Q3 above RBC/consensus. Q3 revenue of $131MM (18% Y/Y) exceeded our estimate of $128MM (consensus: $130MM) on better than expected organic growth. Due to higher revenue and lower opex, adj. EBITDA of $38MM (13% Y/Y) exceeded RBC/consensus of $36MM. IFRS EPS of $0.37 was slightly above RBC/consensus of $0.36/$0.34.

  • Organic growth reaches the highest level in 4 years. We estimate that constant currency (CC) organic growth was -2% Q3, above the -4% in our model and up from -4% Q2. Organic growth is the highest since Q3/ FY20 and is above Enghouse's 10-year historical average (-3%). Enghouse indicated that it is seeing traction of its "choice" strategy to offer both SaaS and on-premise; Q3 was one of Enghouse's strongest quarters for new order bookings and recurring hosted & maintenance was up 23% Y/ Y, faster than total revenue.

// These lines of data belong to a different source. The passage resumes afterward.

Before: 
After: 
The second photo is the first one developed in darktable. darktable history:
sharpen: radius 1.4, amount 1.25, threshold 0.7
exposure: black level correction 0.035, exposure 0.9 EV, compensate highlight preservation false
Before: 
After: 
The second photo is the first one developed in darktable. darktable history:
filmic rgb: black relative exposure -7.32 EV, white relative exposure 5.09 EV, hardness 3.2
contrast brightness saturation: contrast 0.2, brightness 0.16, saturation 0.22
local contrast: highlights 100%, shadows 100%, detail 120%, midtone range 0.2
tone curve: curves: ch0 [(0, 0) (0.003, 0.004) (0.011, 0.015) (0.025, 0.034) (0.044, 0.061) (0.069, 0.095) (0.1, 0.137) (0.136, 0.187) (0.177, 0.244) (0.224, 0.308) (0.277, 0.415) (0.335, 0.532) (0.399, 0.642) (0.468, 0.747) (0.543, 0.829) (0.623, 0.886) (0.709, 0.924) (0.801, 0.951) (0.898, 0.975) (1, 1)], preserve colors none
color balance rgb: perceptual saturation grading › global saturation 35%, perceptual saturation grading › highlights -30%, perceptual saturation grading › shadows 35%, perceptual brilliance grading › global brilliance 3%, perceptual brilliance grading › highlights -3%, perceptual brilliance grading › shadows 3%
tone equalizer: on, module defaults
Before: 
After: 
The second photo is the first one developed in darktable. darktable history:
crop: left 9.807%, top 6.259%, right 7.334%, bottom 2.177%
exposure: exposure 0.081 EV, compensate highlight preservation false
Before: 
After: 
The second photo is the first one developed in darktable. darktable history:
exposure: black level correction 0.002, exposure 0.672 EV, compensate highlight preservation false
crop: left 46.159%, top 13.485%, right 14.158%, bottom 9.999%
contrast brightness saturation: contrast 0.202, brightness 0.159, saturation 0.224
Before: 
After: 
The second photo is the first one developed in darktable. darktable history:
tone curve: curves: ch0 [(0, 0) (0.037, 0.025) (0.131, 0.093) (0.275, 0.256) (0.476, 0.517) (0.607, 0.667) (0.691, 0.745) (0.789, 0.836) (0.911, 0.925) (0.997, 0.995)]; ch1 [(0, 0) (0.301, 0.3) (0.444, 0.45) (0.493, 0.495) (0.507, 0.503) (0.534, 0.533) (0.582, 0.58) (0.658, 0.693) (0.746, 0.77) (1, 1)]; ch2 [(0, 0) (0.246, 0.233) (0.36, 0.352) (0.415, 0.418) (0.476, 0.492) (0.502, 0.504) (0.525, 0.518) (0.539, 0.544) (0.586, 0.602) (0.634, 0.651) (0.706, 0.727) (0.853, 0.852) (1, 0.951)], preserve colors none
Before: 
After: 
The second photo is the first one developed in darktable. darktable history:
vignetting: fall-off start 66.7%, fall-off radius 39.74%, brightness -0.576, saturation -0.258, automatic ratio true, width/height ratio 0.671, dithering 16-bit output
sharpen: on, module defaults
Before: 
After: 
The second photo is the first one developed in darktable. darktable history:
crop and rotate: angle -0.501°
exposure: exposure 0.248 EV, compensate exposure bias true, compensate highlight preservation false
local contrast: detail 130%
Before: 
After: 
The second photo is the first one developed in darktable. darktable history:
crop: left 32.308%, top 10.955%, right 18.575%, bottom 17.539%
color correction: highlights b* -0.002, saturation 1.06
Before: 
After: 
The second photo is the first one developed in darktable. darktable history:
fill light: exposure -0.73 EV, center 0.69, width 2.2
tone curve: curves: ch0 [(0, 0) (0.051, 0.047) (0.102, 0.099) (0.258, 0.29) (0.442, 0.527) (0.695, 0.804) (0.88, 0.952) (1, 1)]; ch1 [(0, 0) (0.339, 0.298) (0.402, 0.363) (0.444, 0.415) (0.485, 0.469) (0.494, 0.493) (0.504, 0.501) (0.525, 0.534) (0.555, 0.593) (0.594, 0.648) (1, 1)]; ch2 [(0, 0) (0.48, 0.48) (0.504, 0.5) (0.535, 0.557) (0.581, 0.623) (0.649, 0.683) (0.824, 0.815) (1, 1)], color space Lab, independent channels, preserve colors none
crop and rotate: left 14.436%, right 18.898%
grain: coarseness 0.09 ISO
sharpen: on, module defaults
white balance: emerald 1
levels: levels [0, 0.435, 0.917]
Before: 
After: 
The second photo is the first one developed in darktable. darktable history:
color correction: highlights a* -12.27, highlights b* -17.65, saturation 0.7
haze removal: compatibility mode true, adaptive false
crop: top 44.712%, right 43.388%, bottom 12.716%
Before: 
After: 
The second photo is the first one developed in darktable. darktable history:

  • M&A is a potential catalyst. Management is upbeat that there are a large number of acquisition opportunities in the market. Enghouse has deployed $70MM capital on acquisitions TTM, up from $43MM in the prior TTM period. The company is disciplined and appears to be waiting for sellers to meet its expectations. With cash near record highs ($259MM Q3) and our outlook for Enghouse to generate $122MM NTM FCF, we believe M&A is a potential catalyst for the stock. We estimate every $100MM deployed on acquisitions is 17% accretive to annual adj. EPS.

  • Buybacks are another potential use of cash. In light of Enghouse's cash and the low valuation of the stock (at 8.6x NTM EV/EBITDA), management suggested that the company could increase the pace of share buybacks. Enghouse has repurchased 134k shares YTD under its current NCIB (maximum 3.0MM shares or 6.9% of float until May 2025).

  • Discounted valuation doesn’t reflect Enghouse's long-term track record of compounding capital. Enghouse is trading 61% below peers at 22x and 42% below its 10-year average (15x). Enghouse has a strong track record of allocating capital at high rates, which has driven a 12% FCF/share CAGR over the last 10 years. We believe risk-reward on the shares is attractive given Enghouse’s discounted valuation, stabilizing organic growth, and our outlook for M&A to meaningfully ramp over the next 12-18 months. Our $43.00 price target is unchanged and remains based on 13x CY25e EV/EBITDA.